## Input data
****************************************

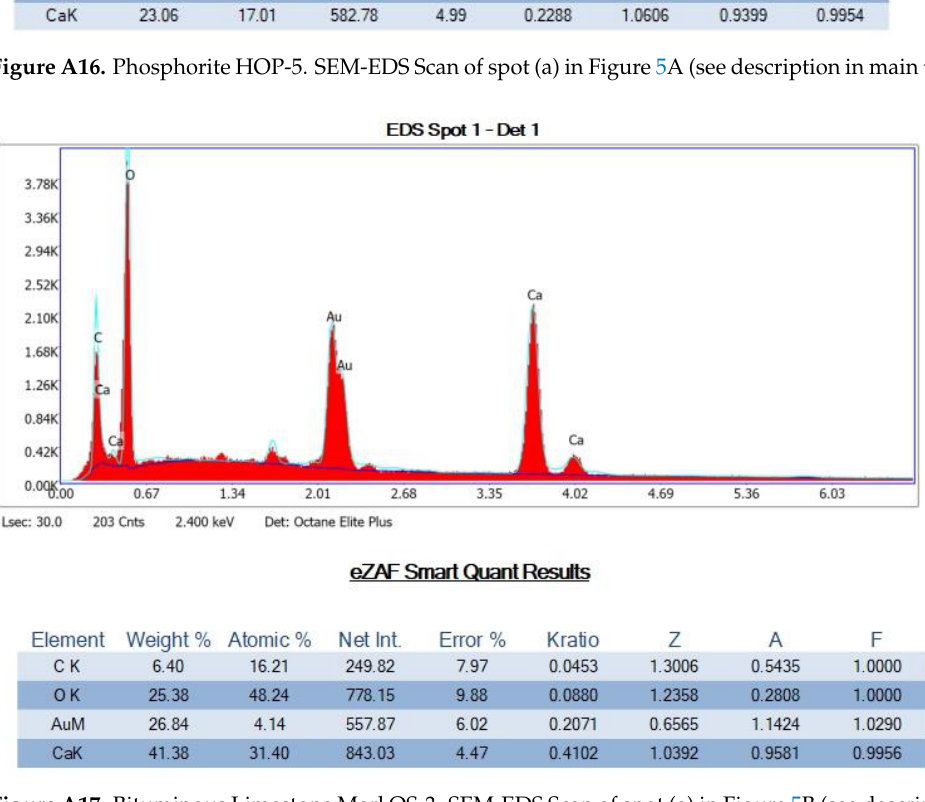
Figure A17. Bituminous Limestone Marl OS-3. SEM-EDS Scan of spot (a) in Figure 5B (see description in main text).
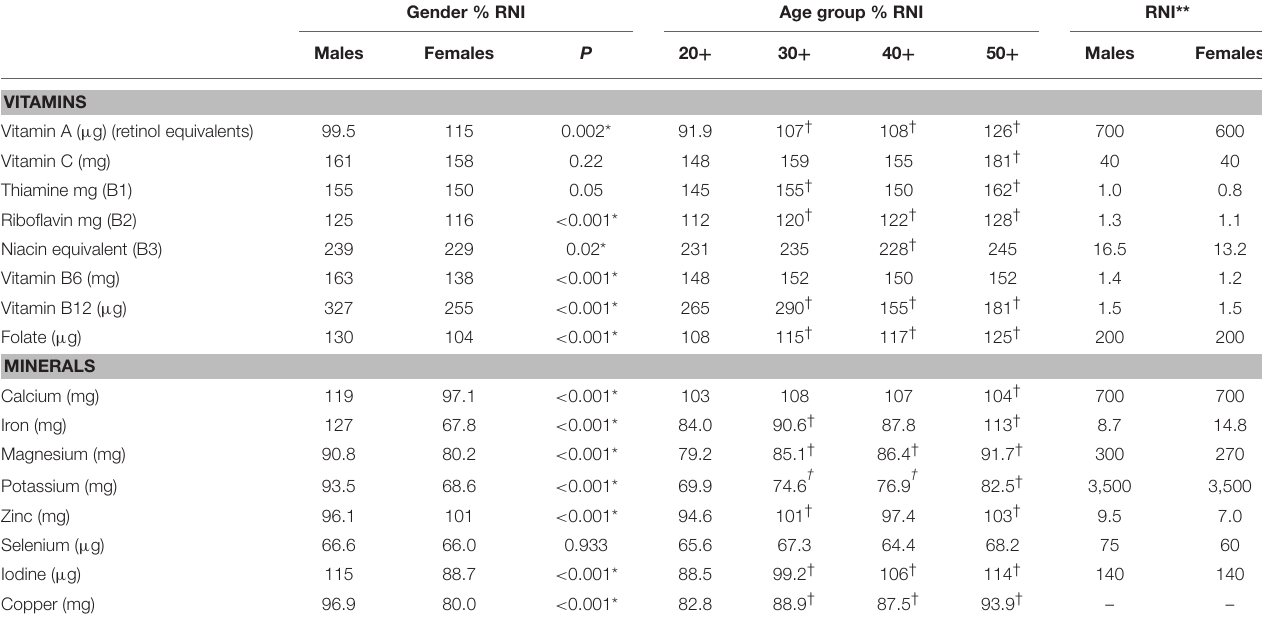
TABLE 2 | Percentage RNI for vitamin and mineral intakes by gender and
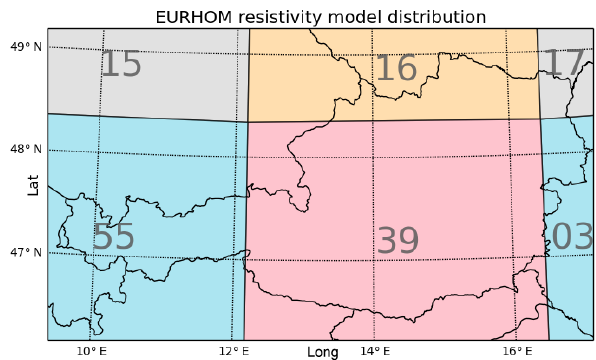
Figure 2. Cells of EURHOM layer resistivity models across Aus-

****************************************

## Directions for this task
Every line in the data above needs to be given again exactly, pictures aside.

## Response
Figure A17. Bituminous Limestone Marl OS-3. SEM-EDS Scan of spot (a) in Figure 5B (see description in main text).
TABLE 2 | Percentage RNI for vitamin and mineral intakes by gender and
Figure 2. Cells of EURHOM layer resistivity models across Aus-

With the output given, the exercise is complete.